Youth build relationships with their mentors, peers, and other Friends–Seattle staff while participating in outings. Outings aren’t just fun activities to open our youth up to new experiences; they are always intentionally planned around a bigger goal. Our youth are always learning, whether it’s a task or skill they try for the first time, or a recurring activity that is a go-to with their mentor, or an opportunity to create a safe space for them to just be themselves.
Last year was an especially important year for youth to reconnect with peers after being apart so much during the pandemic. Our youth expressed confidence, joy, and belonging during activities that also prompted them to practice various skills they can apply in their everyday lives.
In the summer, our youth took their teamwork skills to the diamond with a game of kickball. Their opponents were none other than their very own mentors. Youth worked together on a team, strategizing and showing sportsmanship. Our youth may have won by scoring more points, but they also won in the task of pro-social development.
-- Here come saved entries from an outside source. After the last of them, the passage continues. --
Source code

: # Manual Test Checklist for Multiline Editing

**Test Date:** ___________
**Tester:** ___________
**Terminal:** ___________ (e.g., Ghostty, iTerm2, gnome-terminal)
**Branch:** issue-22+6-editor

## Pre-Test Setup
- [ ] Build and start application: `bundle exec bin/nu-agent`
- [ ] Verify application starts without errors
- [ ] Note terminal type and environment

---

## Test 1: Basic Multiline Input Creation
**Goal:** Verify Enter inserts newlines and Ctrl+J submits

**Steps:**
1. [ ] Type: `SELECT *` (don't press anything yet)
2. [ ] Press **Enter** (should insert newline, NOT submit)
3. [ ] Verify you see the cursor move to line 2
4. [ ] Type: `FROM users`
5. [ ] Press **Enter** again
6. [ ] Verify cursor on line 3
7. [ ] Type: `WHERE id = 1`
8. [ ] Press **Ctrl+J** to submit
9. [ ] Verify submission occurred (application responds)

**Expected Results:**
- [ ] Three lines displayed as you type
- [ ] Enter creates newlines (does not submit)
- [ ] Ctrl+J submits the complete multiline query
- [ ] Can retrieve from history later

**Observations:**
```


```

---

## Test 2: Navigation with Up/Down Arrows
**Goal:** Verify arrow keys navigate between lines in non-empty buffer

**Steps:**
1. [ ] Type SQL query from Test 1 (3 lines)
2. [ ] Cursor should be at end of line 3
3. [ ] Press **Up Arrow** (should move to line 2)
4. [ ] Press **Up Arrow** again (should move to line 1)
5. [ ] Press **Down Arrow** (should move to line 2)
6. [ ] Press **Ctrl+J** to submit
While the weather was warm, a group of our youth and mentors also grabbed their paddles and hit the water, kayaking on Lake Union. Many youth accomplished important developmental endeavors, such as improved health, building relationships with others they usually don’t spend time with, making good choices, and trying their best to stay dry and not fall in the water.
Youth often come to our office to take part in group activities as well. One mentor taught a group how to do bullet journaling, encouraging youth to set goals and track progress in many different topics such as school or even self-care. Mentors also found ways to connect baking to school success by hosting a baking outing where youth read recipes, followed instructions, and found the right way to measure ingredients needed for desserts. Not only did they get something sweet out of it, they did so while being safe and working independently towards a goal.
While our model is based on professional mentorship between a salaried mentor with their youth, Friends-Seattle finds ways to promote collective and group learning and skill building over the course of the year with many shared activities.